(Selected excerpt begins)

A feature article in the
New York World-Telegram and Sun
was far less genteel.
GONE ON FRANKIE IN ’42; GONE IN ’52, read the three-column headline. And to put a finer point on it, the subhead: “What a Difference a Decade Makes—Empty Balcony.” The article was cast in the form of an open letter from the reporter Muriel Fischer. Fischer was young and ambitious, and her tone was snarky. “I saw you last night. But I didn’t get ‘that old feeling,’ ” she wrote.
I sat in the balcony. And I felt kind of lonely. It was so empty. The usher said there were 750 seats in the second balcony—and 749 were unfilled … Later I stood outside the stage entrance. About a dozen people were waiting around.
Three girls were saying “Frankie” soft and swoonlike. I asked, “How do you like Frankie?” They said, “Frankie Laine, he’s wonderful.” I heard a girl sighing, “I’m mad about him,” so I asked her who. “Johnnie Ray,” she cried. All of a sudden, Mr. Sinatra, I felt sort of old!
Johnnie Ray wasn’t just that season’s sensation but a game changer: a skinny, androgynous, half-deaf, sob-singing white soul singer who pounded the piano and writhed on the bench—even sometimes on the floor—while he performed. Elvis and Jerry Lee Lewis were in the wings. Just four months earlier, Ray had been all but unknown, but then along came “Cry,” his million-selling 45 on the Columbia subsidiary Okeh. The lyrics, by the one-hit-wonder composer Churchill Kohlman, were sheer schmaltz:
If your sweetheart sends a letter of goodbye
It’s no secret you’ll feel better if you cry
and Ray’s vocalizing was appropriately sappy. He had a theatrical way of hanging on to syllables (“but it’s on-lyy fal-se ee-motions-uh that you feel-l-l”), and something about his whole sound—that Great Plains accent (he was an Oregonian, half Native American) and keening voice, that big echo behind him—chimed with the era’s taste for emotional bombast (Mario Lanza; Laine) and pointed toward a growing American predilection for countrified songs and singers such as Brenda Lee, Teresa Brewer, Patti Page, and, of course, the great Hank Williams himself. We were still a spread-out, lonely nation in those blue-highway days, and something about those high, lonesome sounds struck home in ten thousand back-roads burgs—and, maybe, served as welcome counterpoint to such urban (and ethnic) sensations as Uncle Miltie,
Your Show of Shows
, and Martin and Lewis, not to mention Sinatra himself.

(Selected excerpt ends)
(Dataset records begins)

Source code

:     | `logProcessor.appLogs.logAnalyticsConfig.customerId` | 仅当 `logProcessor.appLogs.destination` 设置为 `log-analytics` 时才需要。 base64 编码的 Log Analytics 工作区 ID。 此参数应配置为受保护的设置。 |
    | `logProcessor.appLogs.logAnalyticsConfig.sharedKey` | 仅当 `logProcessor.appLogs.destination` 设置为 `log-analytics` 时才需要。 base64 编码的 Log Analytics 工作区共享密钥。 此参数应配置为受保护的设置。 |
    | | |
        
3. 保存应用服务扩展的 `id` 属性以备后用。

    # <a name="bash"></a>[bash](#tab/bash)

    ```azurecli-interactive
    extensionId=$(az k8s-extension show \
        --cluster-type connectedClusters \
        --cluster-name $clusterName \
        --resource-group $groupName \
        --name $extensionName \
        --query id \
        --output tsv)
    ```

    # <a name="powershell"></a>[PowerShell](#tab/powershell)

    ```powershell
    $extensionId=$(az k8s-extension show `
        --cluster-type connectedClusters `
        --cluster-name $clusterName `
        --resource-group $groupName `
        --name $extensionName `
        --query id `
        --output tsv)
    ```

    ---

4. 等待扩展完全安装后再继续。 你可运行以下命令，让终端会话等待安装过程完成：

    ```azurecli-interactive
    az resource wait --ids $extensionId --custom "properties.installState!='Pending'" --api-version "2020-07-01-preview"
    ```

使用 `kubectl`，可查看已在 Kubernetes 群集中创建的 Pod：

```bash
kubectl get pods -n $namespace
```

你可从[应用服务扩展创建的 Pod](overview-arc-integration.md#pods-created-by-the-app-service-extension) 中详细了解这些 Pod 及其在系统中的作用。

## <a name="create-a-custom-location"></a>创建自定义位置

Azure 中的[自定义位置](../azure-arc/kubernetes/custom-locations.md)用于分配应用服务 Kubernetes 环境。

(Dataset records ends)

▶ _Work to complete_
Summarize the excerpt above about Frank Sinatra and Johnnie Ray in two sentences.

▶ _Response box_
In an open letter in the New York World-Telegram and Sun, reporter Muriel Fischer mocked Sinatra's show, where 749 of 750 second-balcony seats were empty and fans at the stage entrance were swooning over Frankie Laine and Johnnie Ray instead. Ray had gone from nearly unknown to a sensation with his million-selling "Cry," and his theatrical, keening style matched the era's taste for emotional bombast and pointed toward a growing American fondness for countrified songs and singers.